Biometric security always has been an attractive approach to online security on the conceptual level. After all, by definition, biometrics is always with the user and, in a vast majority of cases, is unique to the individual. The dangers inherent in the mobilization of content — and the clear path smartphones and tablets provide into the core of the organization — appear to be leading to heightened interest in this family of approaches.
While fingerprint-based biometrics has become common, biometrics in general has remained somewhat in the background and has certainly not threatened passwords as the main security platform.
That is not to say that fingerprints are the only biometrics tool. Another approach that has garnered interest is the use of eyes. In general, though, it hasn’t fared as well due to cost and the fact that earlier iris scans made people uncomfortable.
The advent of high-quality cameras, however, has changed the equation. EyeVerify uses a photo taken by the device itself and transmits it for analysis. The Boonsri Dickinson’s story at Byte says that the process takes about four seconds:
It allows mobile users to authorize transactions and access secure information. Using the camera on the phone, the software can determine 4 ROIs (regions of interest) in your eye, sending a pass/fail and a confidence interval. If it passes, you are granted access to the application. If it fails, access is denied.

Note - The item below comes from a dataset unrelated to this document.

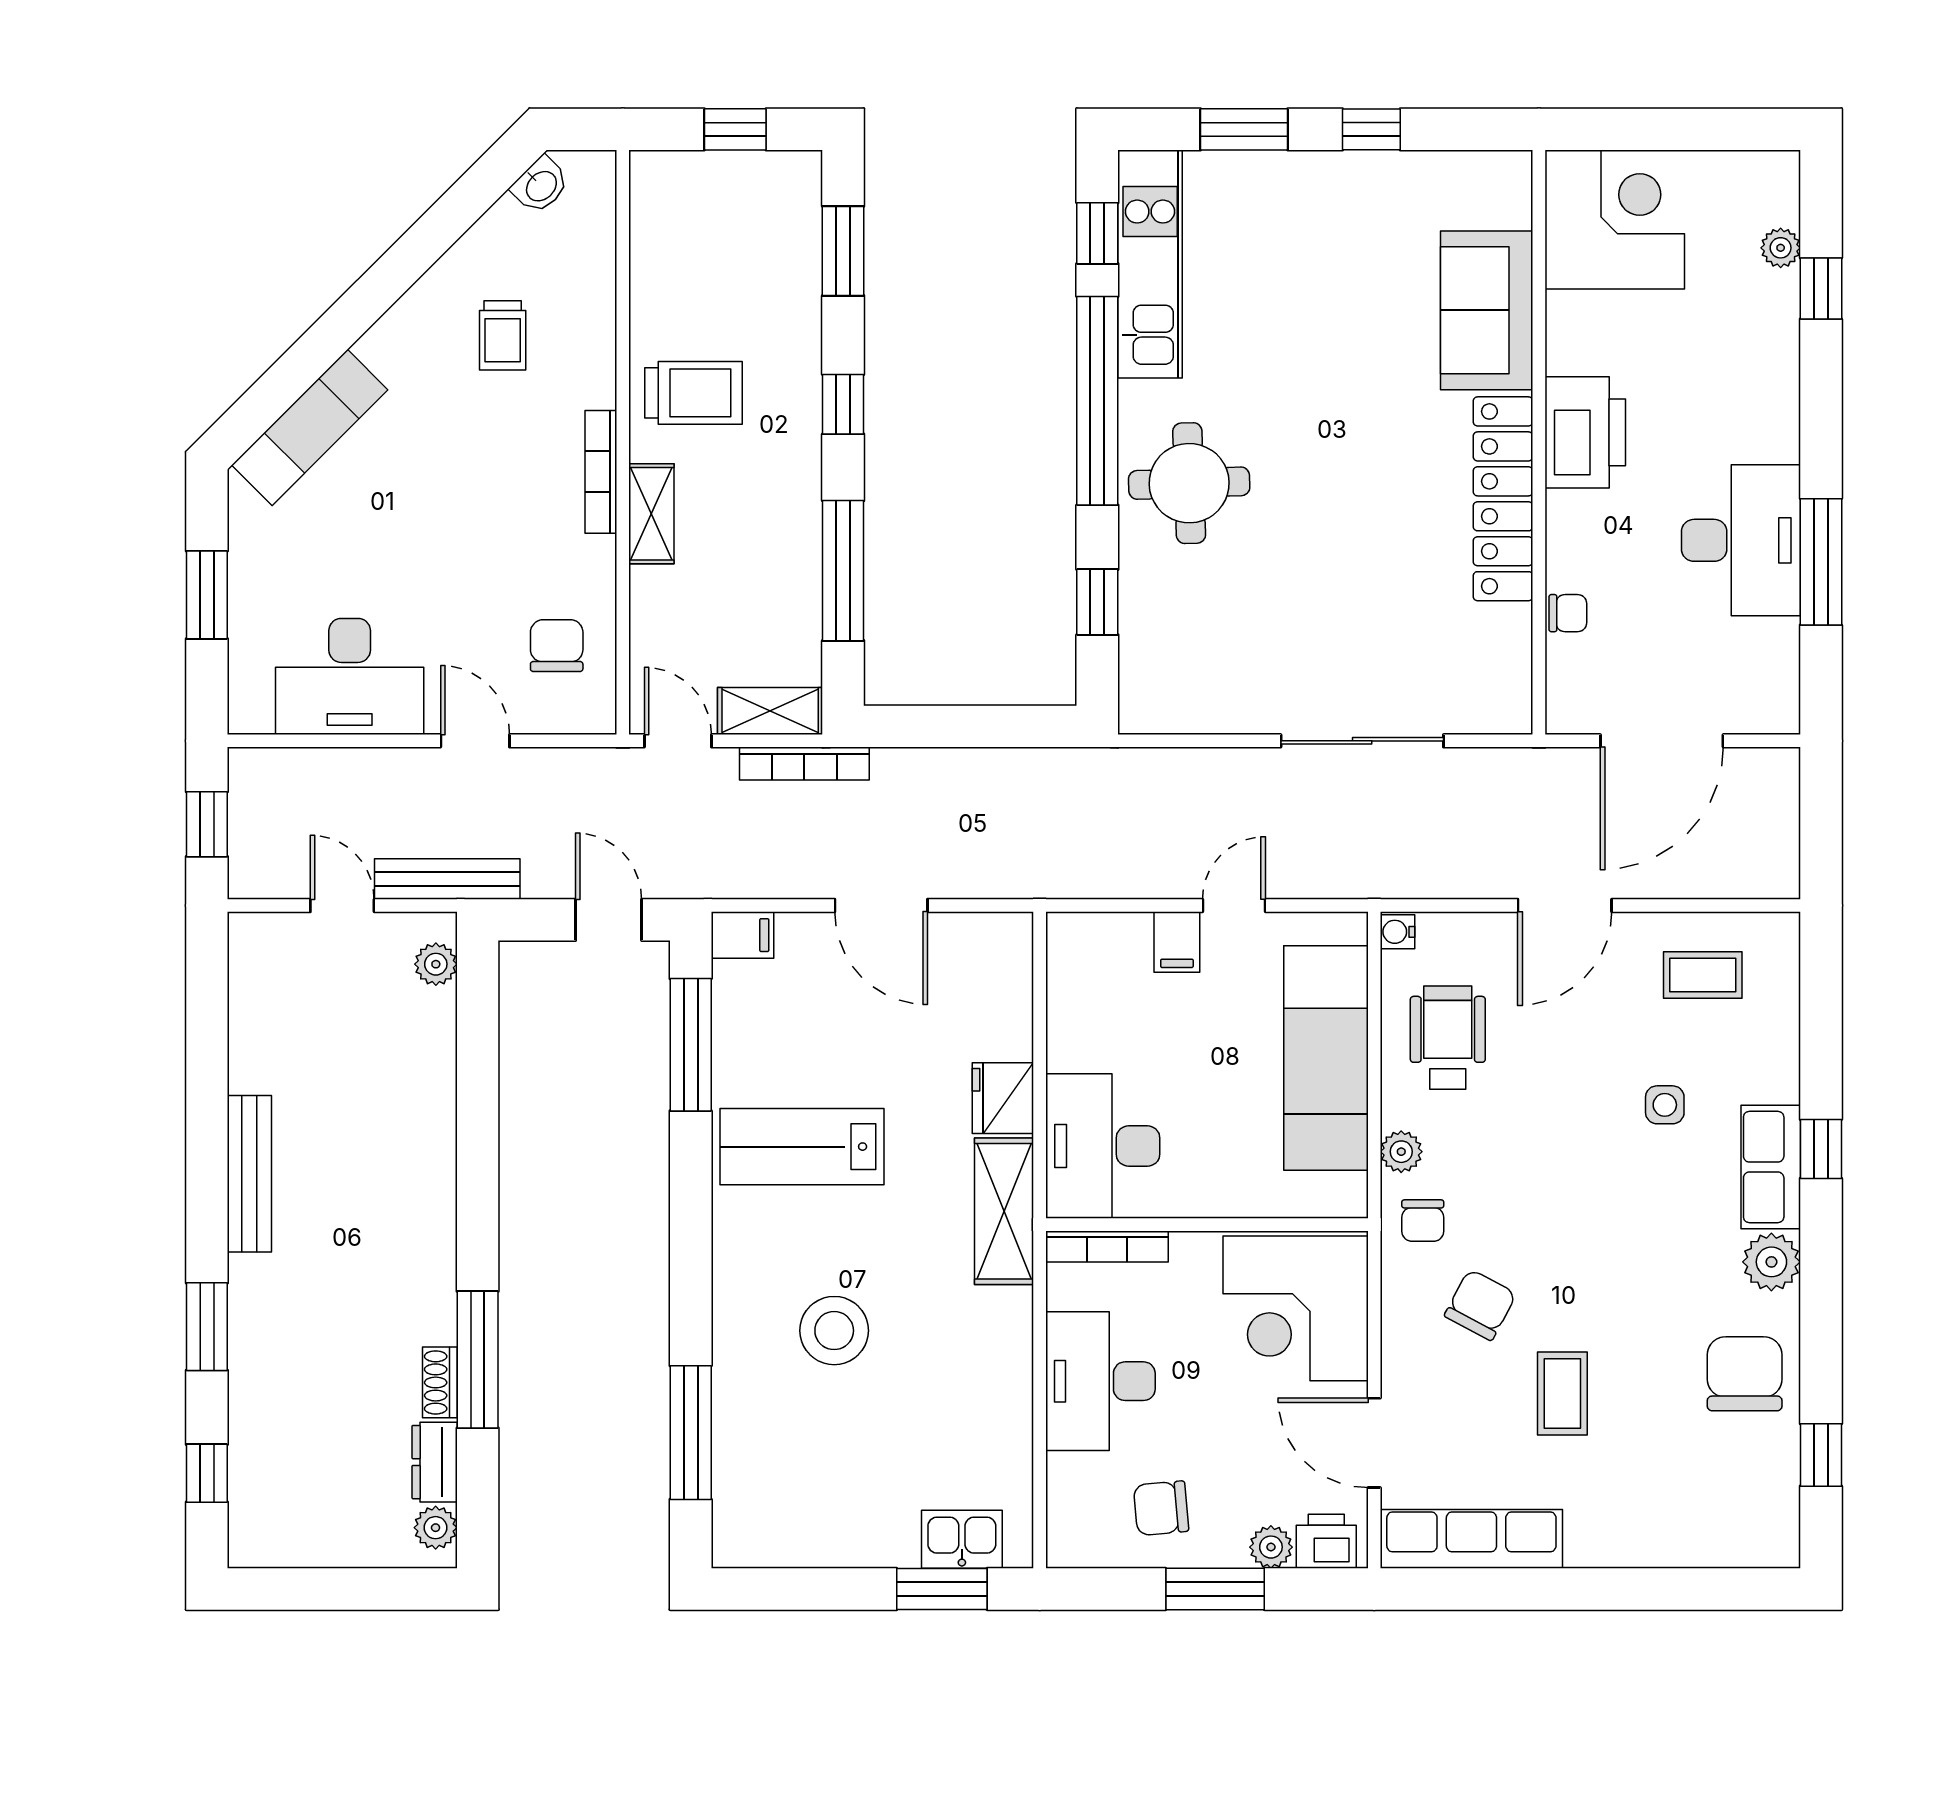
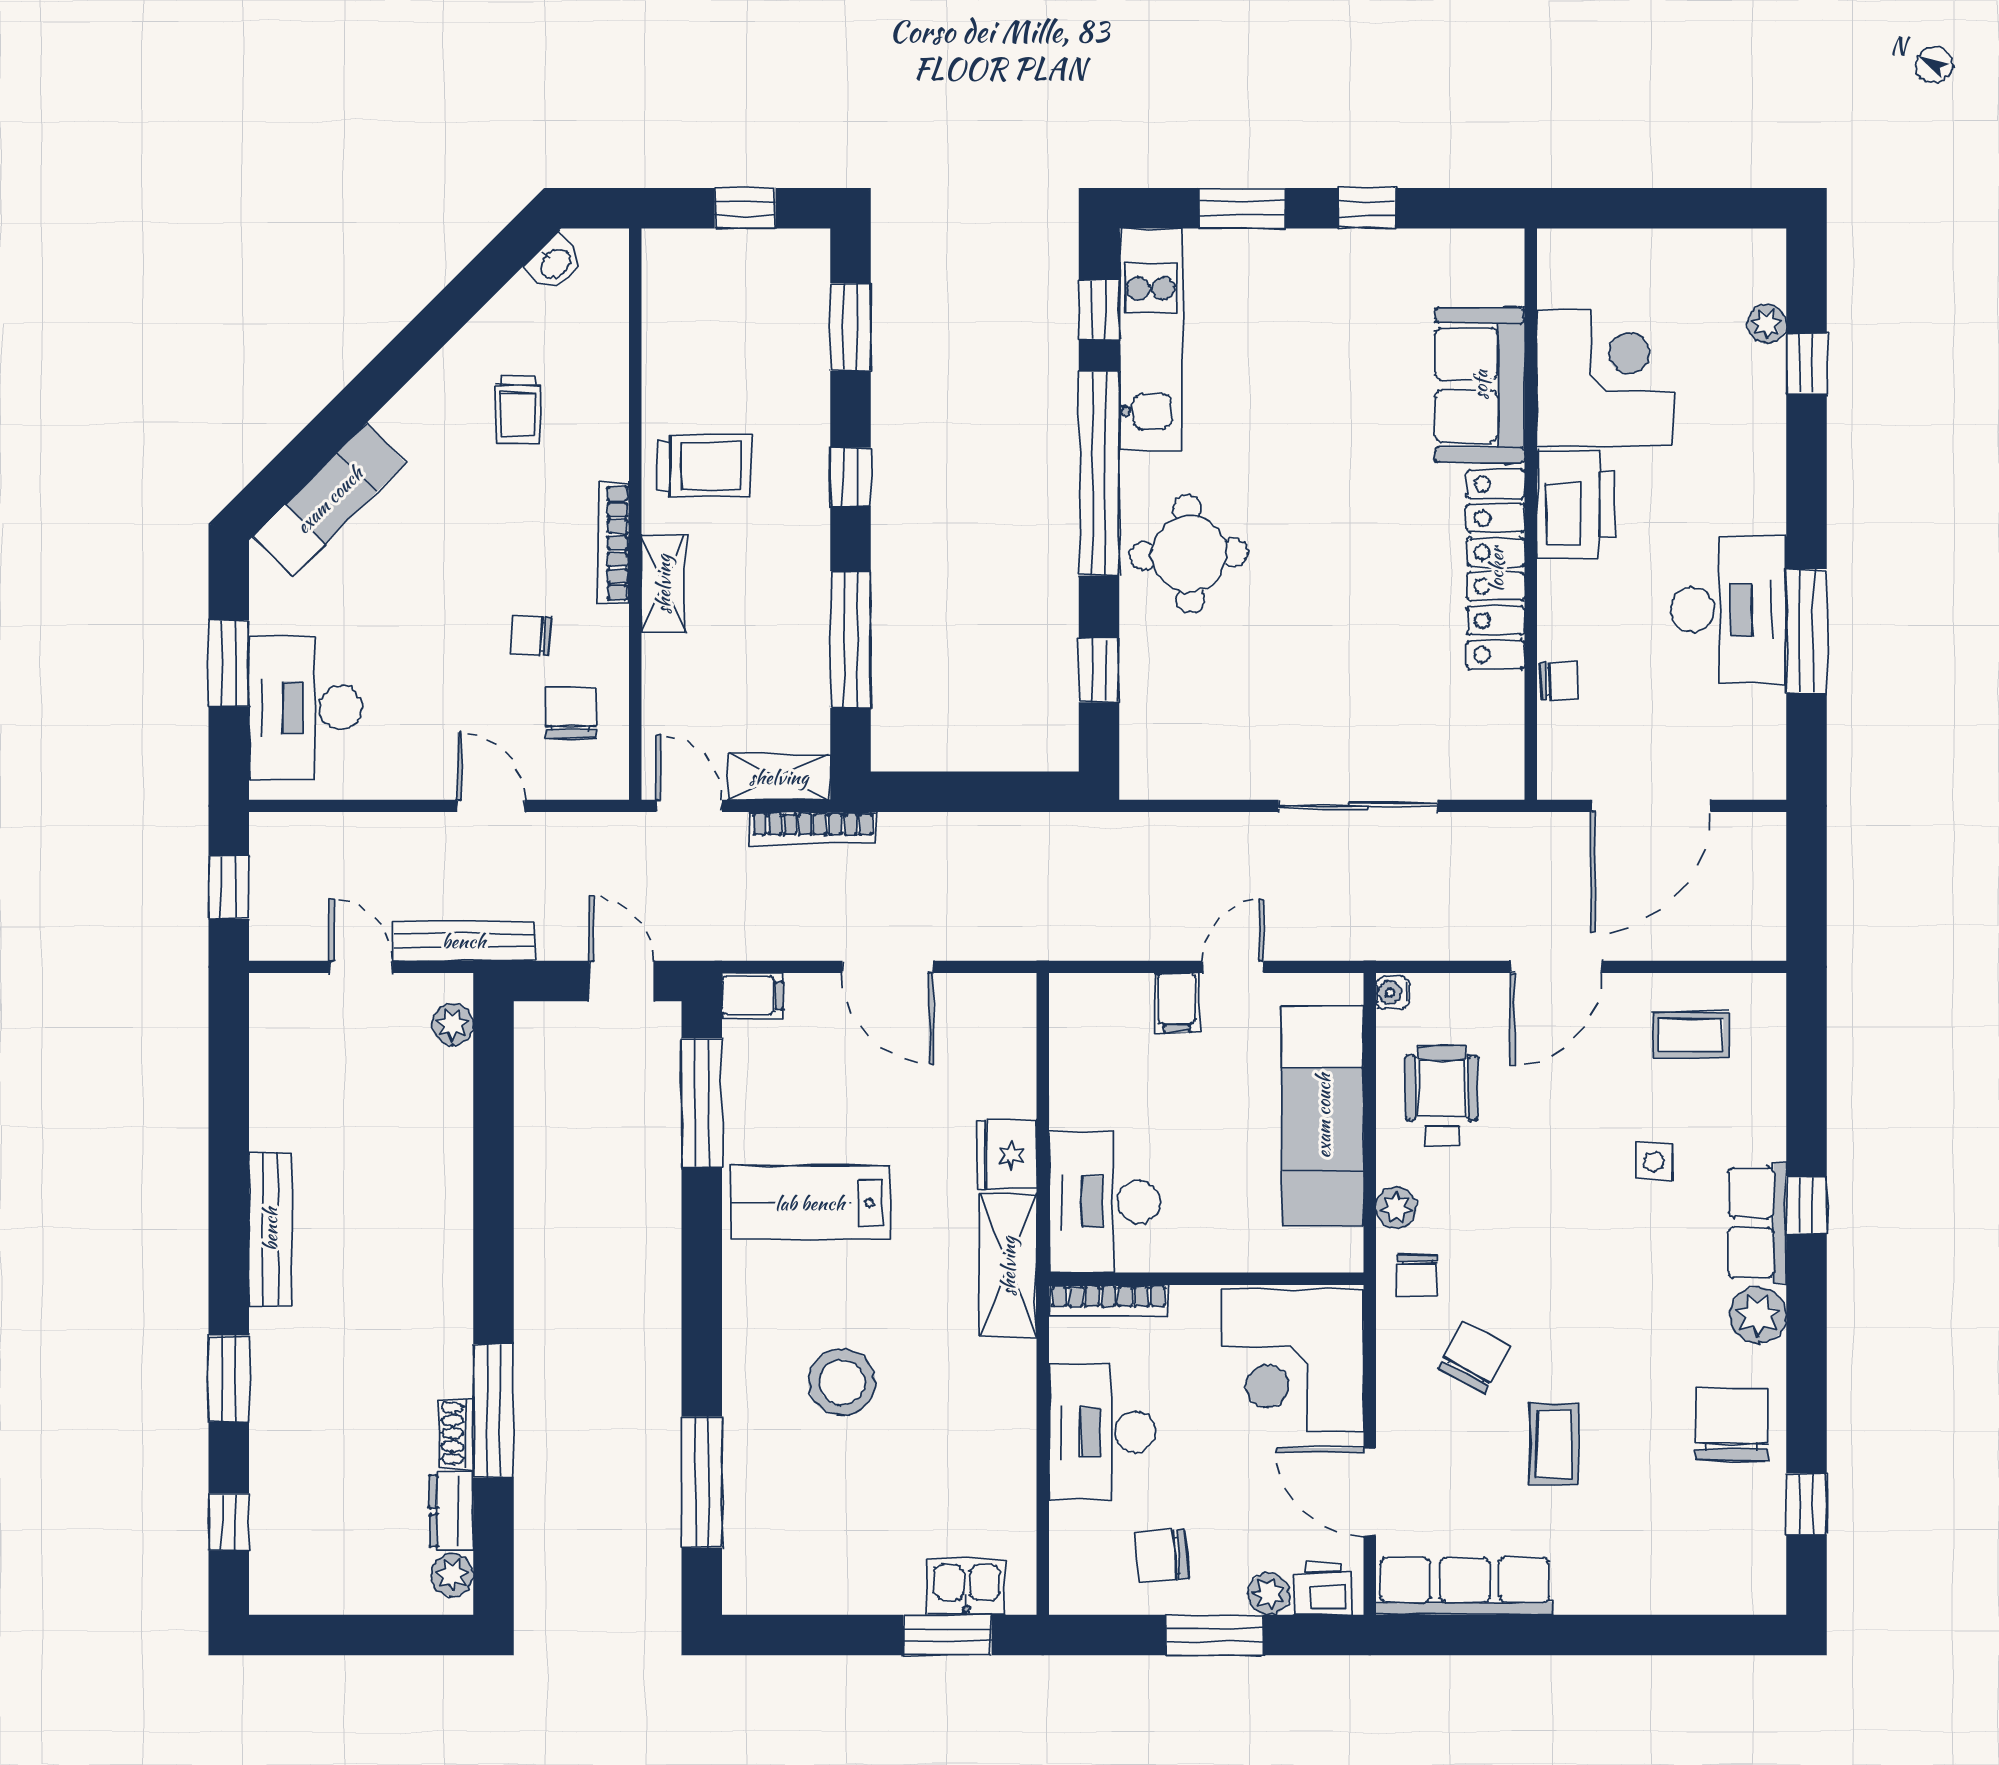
corner desk: (1615, 220) -> (1605, 378), moved
chair: (516, 566) -> (531, 635), added
desk: (350, 676) -> (306, 707), moved, turned 90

A late entrant in the “which part of your body or bodily function is telling the truth” contest is voice. An unsigned blog at MIT Technology Review takes a look at the challenges and possibilities of voice security. To date, the writer said, recordings of a person’s voice could beat the system and a person’s voice could change dramatically enough due to illness so that such an approach isn’t a good candidate for security.
The post says that a researcher at the University of Colorado at Colorado Springs is working on a system that would alleviate these problems. It’s rather complex, but seems to at least offer the potential of making voice a viable biometric security tool.
Despite its difficulty in gaining traction, people intuitively put a lot of faith in biometrics, probably because it is so high tech. It is, however, important to remember that nothing is foolproof. It is safe to assume that a security approach either can be defeated now or will be in the near future. Assuming that any approach is unbreakable is foolish.
For instance, PoliceOne writer Tim Dees offers a well-explained post on a problem being encountered by fingerprint-based biometric security. Essentially, biometrics holds passwords in a password manager within the operating system. Once the biometric test is passed, the password is freed for use. Dees reports on new approaches to bypassing the biometric device and tapping into the password manager, which he says are poorly scrambled and not encrypted.
Biometric security seems a lot of things: geeky, futuristic, sexy, creepy and, potentially, extremely sensible. As technology evolves and the tools get more sophisticated, it seems likely that biometrics will become even more mainstream than it is today.